A: Being in a relationship with domestic violence, somebody is always telling them what to do, and we try not to be someone else who's doing the same thing. Plus, if you're insistent about it and then the client decides to go back anyway, then they may not feel they can come back to us again, and we don't want them to feel that way.

Q: So, how prevalent is domestic violence?

A: It happens everywhere. Statistically, one in four women will experience it. There is a relatively high percentage of battering in police families, and military. Many people may think it only happens in low-income families, and the clients we see tend to be lower-income, but that's because the people who utilize social services tend to be from a lower socio-economic bracket; if you're better off, you may have easier access to an attorney, a minister or professional contacts who can advise you.
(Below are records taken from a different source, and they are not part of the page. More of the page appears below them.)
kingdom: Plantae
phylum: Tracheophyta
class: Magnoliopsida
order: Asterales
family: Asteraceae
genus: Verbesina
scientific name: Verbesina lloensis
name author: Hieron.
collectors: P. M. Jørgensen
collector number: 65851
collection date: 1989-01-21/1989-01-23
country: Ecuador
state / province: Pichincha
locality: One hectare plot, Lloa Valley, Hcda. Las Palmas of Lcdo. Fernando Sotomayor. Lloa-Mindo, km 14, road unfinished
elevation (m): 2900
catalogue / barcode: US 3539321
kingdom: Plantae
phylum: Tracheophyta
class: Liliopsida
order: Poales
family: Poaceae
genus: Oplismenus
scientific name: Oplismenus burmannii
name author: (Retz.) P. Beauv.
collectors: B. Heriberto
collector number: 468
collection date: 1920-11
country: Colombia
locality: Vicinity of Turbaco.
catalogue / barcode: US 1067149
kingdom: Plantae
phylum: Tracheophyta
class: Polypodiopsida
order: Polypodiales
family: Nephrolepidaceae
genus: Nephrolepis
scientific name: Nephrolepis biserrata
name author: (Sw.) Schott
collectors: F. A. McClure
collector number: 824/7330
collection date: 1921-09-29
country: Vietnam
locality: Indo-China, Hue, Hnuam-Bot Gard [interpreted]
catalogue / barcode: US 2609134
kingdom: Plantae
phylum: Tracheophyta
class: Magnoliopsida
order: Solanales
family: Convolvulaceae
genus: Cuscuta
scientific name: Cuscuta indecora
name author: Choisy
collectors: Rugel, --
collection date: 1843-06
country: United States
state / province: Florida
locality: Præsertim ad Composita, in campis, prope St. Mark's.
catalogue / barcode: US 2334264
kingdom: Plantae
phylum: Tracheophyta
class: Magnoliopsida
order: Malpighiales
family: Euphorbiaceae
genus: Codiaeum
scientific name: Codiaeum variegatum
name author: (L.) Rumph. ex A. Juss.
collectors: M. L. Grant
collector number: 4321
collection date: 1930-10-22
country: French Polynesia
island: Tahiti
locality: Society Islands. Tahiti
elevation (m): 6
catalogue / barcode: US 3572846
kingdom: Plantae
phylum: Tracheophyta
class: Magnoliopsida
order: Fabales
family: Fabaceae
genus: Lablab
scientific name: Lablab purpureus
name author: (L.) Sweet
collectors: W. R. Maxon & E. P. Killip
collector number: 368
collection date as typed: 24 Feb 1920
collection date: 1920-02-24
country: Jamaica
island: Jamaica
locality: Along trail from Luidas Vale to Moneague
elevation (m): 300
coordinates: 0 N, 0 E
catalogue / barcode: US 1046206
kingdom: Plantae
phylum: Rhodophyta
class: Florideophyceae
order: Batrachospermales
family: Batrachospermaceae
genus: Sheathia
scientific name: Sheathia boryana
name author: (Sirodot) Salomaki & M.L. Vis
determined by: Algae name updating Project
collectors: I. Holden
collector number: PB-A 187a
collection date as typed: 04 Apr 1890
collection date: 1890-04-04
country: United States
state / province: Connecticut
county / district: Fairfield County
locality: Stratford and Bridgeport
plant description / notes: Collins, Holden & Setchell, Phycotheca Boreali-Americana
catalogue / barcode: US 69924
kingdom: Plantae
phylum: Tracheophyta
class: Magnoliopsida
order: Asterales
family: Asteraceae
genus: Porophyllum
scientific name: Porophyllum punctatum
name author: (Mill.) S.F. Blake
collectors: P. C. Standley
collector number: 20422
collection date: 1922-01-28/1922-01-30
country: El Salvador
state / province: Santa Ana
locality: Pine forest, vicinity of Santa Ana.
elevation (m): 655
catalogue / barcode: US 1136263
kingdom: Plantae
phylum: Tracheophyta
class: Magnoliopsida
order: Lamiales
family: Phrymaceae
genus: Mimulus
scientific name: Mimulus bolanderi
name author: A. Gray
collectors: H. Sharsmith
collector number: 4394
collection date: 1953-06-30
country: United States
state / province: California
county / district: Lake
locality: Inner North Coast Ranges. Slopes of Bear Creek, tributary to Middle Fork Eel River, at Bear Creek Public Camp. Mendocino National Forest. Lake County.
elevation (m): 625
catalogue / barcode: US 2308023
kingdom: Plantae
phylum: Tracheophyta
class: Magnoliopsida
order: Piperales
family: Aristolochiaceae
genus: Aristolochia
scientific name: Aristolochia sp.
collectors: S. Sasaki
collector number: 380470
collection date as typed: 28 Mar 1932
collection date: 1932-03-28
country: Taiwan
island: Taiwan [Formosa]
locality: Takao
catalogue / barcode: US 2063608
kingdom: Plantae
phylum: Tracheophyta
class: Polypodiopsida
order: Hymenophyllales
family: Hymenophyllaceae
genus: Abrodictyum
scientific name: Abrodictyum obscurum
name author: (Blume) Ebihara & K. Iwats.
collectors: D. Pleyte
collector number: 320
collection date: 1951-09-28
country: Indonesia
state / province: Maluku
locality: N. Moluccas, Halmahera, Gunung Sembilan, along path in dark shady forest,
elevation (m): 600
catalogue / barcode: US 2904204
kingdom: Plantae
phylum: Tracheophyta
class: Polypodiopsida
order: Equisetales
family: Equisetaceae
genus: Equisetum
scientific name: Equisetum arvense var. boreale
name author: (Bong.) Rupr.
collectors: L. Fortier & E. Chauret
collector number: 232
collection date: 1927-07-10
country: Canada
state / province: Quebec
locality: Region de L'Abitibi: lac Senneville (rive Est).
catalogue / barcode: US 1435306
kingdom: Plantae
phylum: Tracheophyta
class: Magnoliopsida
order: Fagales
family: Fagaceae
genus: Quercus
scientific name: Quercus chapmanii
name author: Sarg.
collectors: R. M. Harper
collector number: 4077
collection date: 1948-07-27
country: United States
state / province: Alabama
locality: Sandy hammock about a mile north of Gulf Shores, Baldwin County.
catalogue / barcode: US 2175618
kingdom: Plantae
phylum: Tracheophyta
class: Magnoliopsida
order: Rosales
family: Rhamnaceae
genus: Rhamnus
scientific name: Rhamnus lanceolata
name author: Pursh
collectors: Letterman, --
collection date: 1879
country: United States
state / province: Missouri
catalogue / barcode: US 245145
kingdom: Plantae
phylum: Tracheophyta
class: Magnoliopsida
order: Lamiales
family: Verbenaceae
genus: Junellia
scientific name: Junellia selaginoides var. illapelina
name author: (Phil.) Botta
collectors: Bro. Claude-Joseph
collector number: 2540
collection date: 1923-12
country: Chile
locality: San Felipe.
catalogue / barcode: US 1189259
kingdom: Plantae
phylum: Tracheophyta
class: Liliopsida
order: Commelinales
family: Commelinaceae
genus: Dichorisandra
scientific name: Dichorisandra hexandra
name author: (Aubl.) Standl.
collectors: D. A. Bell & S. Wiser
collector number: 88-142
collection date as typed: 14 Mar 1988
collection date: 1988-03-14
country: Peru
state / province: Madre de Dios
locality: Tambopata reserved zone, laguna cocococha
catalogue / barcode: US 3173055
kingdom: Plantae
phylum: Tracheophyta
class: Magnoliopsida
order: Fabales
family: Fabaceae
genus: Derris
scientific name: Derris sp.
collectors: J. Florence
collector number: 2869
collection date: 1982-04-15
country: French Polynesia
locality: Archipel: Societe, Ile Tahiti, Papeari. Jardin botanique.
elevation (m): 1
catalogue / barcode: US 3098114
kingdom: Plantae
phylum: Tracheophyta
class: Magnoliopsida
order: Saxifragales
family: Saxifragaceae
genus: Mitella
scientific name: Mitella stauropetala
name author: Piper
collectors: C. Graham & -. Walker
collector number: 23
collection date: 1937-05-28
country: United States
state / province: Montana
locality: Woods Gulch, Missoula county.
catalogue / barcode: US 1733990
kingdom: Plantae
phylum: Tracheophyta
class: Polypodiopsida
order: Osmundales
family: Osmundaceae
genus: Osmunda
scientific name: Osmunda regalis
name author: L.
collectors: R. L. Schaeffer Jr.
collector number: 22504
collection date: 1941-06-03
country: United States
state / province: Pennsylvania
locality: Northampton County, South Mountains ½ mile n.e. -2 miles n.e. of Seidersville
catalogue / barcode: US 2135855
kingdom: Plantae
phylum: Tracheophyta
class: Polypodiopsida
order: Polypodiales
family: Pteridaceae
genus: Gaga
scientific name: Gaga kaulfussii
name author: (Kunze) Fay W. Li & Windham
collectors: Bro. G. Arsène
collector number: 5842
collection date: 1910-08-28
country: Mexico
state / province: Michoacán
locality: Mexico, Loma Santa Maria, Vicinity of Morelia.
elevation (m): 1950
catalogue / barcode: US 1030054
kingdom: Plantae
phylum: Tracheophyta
Q: Have you seen changes in the population you serve?

A: I think the situations we see are more serious now — in lethality and in the resources people need to become safe. It seems people are more reluctant to leave an unsafe relationship because they might not be able to find a job, and so she stays longer and longer, and the situation becomes worse.

Q: Has this job gotten harder or easier over the years?

A: Well, fundraising has gotten harder, and so that's made the job harder. That's true for all non-profits, I think. In terms of the issues we address, laws have changed so that police have to be more responsive. And there's been a change in attitude and perception over time — society has grown to be a bit more understanding about domestic violence, but we still find those individuals who ask, Why don't you just leave? as though it should be a very simple thing do to, which it is not. I do believe that as people become more educated, and our society becomes less patriarchal over time, domestic violence can be reduced. I don't know if it will ever be eliminated. When you have a child who grows up in a home where they see it, that is hard. Anybody raised in a family where women and girls aren't valued, the children learn to live what they live. Unless you can interrupt that generational cycle of violence, it won't change.

Q: What will you miss about the job?

A: I'll miss my colleagues, and being part of the social-service network in this community. I'll miss that feeling of being part of something very critical. I like that we have the ability to help change somebody's life — to know that what you're doing has an impact on someone's future. I think that's why people go into non-profits and social work.

Q: Advice for your successor?

A: I'll be on speed dial. But try to keep balance. That's the most difficult thing. When I started, my car was first in the lot and last to leave, and I was taking work home. That's a quick path to burnout. Anybody in this job has to be able to balance and say, That is good enough for today.